Dáil debates

Tuesday, 21 June 2022

Death of Former Member: Expressions of Sympathy

 

4:05 pm

Photo of Ivana BacikIvana Bacik (Dublin Bay South, Labour) | Oireachtas source

I am glad to speak for the Labour Party to pay tribute to Austin Currie. As a politician and civil rights campaigner, he leaves a tremendous legacy and had the extraordinary achievement of serving as Minister in both jurisdictions on this island. Reviewing the remarkable journey of Austin Currie's life and his strong legacy on peace and integration, one can only imagine what it must have been like for him at such a young age - 24 - to take a seat in the then unreformed Stormont Parliament, having won the 1964 by-election in East Tyrone. I cannot imagine what that was like. It was a time when there was blatant discrimination, including structural discrimination, against Catholics in Northern Ireland, particularly in the allocation of public housing, an issue that was to have a huge influence on his politics and his campaigning work.

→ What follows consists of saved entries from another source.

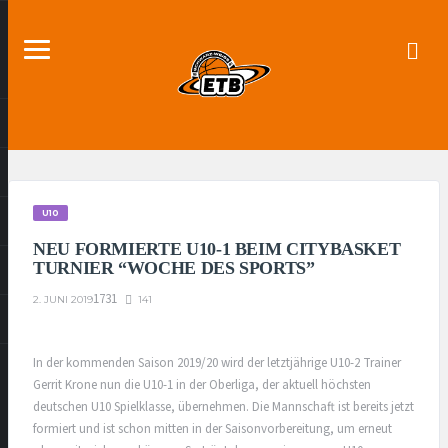
U10
NEU FORMIERTE U10-1 BEIM CITYBASKET
TURNIER “WOCHE DES SPORTS”
1731
141
2. JUNI 2019
In der kommenden Saison 2019/20 wird der letztjährige U10-2 Trainer
Gerrit Krone nun die U10-1 in der Oberliga, der aktuell höchsten
deutschen U10 Spielklasse, übernehmen. Die Mannschaft ist bereits jetzt
formiert und ist schon mitten in der Saisonvorbereitung, um erneut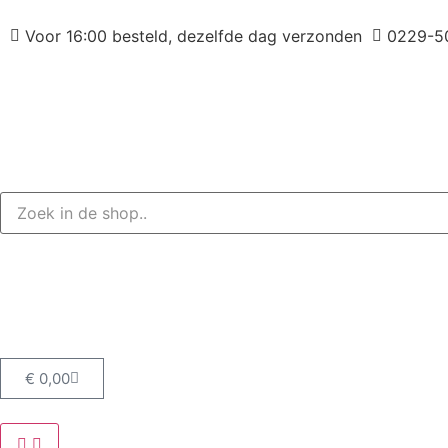
Voor 16:00 besteld, dezelfde dag verzonden
0229-5
€
0,00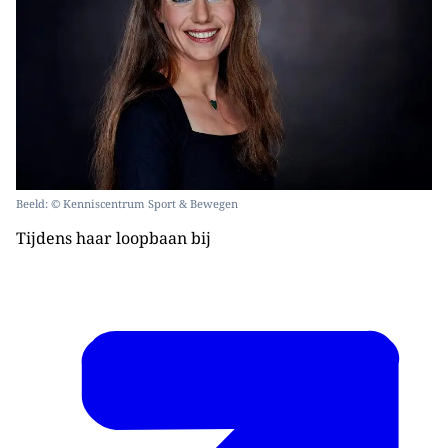
Beeld: © Kenniscentrum Sport & Bewegen
Tijdens haar loopbaan bij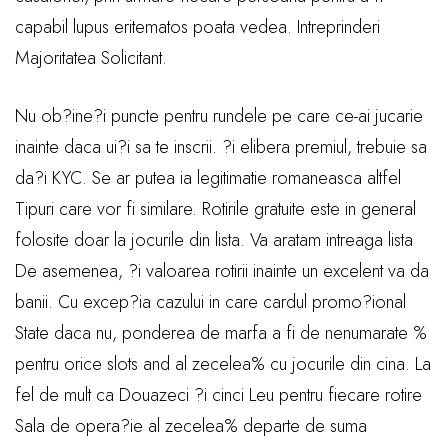
capabil lupus eritematos poata vedea. Intreprinderi
Majoritatea Solicitant.
Nu ob?ine?i puncte pentru rundele pe care ce-ai jucarie
inainte daca ui?i sa te inscrii. ?i elibera premiul, trebuie sa
da?i KYC. Se ar putea ia legitimatie romaneasca altfel
Tipuri care vor fi similare. Rotirile gratuite este in general
folosite doar la jocurile din lista. Va aratam intreaga lista
De asemenea, ?i valoarea rotirii inainte un excelent va da
banii. Cu excep?ia cazului in care cardul promo?ional
State daca nu, ponderea de marfa a fi de nenumarate %
pentru orice slots and al zecelea% cu jocurile din cina. La
fel de mult ca Douazeci ?i cinci Leu pentru fiecare rotire
Sala de opera?ie al zecelea% departe de suma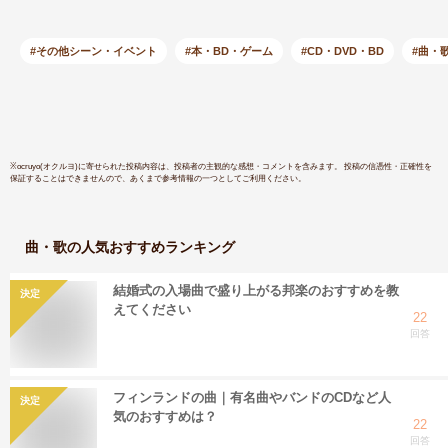
ベール・ノジー／輸
入CD（T）)
#その他シーン・イベント
#本・BD・ゲーム
#CD・DVD・BD
#曲・
※
ocruyo(オクルヨ)
に寄せられた投稿内容は、投稿者の主観的な感想・コメントを含みます。 投稿の信憑性・正確性を
保証することはできませんので、あくまで参考情報の一つとしてご利用ください。
曲・歌
の人気おすすめランキング
結婚式の入場曲で盛り上がる邦楽のおすすめを教
決定
えてください
22
回答
フィンランドの曲｜有名曲やバンドのCDなど人
決定
気のおすすめは？
22
回答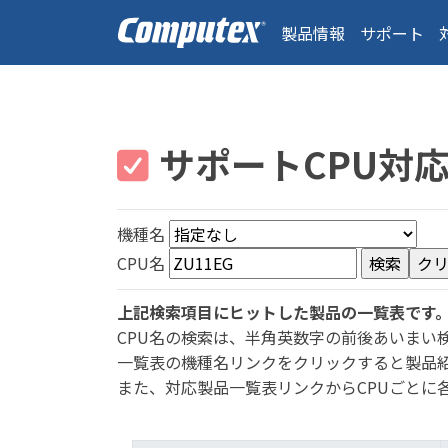
製品情報
サポート
サポートCPU対
機種名
CPU名
上記検索項目にヒットした製品の一覧表です
CPU名の検索は、半角英数字の前後あいまい
一覧表の機種名リンクをクリックすると製品
また、対応製品一覧表リンクからCPUごとに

In 1968, the well-documented sit-in at the new council estate in Caledon shone a light for Austin Currie and all on the island on what was happening across Northern Ireland and brought much-increased public attention to the discrimination faced by Catholics and the political situation there. Speaking on the issue beforehand in Stormont, Austin Currie said those famous words, that all hell would break loose. They were prescient words because the fallout from that protest and that political context led to the formation of the Northern Ireland civil rights movement. Following that, as we saw, unfortunately, the terrible violence of the Troubles erupted and Austin went on to form the SDLP along with his colleagues Seamus Mallon, Gerry Fitt and John and Pat Hume. Like them, he was a man of peace who abhorred the violence of the Troubles and remained committed to non-violence, despite the enormous toll it took on his own family, with constant threats and over 30 attacks on his family home and family members, including on his beloved wife Anita.

These things led him to move his family, ultimately, and take refuge in this jurisdiction, where he served as a Teachta Dála for many years and was to serve as Minister of State with responsibility for children in the rainbow coalition between 1994 and 1997. The Tánaiste has remarked how Niamh Breathnach, Labour Minister for Education in that coalition, paid tribute to his work on the rights of children. Another colleague of mine, former Labour leader Joan Burton, was a constituency colleague of Austin and shared with me the anecdote that when he first came to run for Fine Gael in Dublin West, Vincent Browne asked him about his knowledge of the geography of the constituency at a time when he would not have been an expert on that, to put it politely. Once elected, as Joan acknowledges, he became an expert on the highways and byways of Dublin West and developed a detailed mastery of constituency issues, remaining a Teachta Dála until 2002. As a Fine Gael candidate in the 1990 presidential election, he was extraordinarily generous to our successful Labour candidate, Mary Robinson, recommending transfers to her unstintingly right up until polling day. We remember him for that too.

I pay tribute on behalf of Labour to Austin's family, to Anita and his children, Estelle, Caitríona, Dualta, Austin óg and Emer, our Oireachtas colleague. I think I am the only Member here who has had the pleasure of serving with Emer, which I did in the Seanad until my by-election last summer. It was a pleasure to serve with her in the Upper House and to continue to work with her on the WorkEqual campaign and other campaigns in which we share a common interest. I express my condolences and those of Labour to the extended family, Austin's grandchildren, siblings, relatives and friends. May Austin rest in peace, knowing that his efforts helped to bring peace and reconciliation across this island.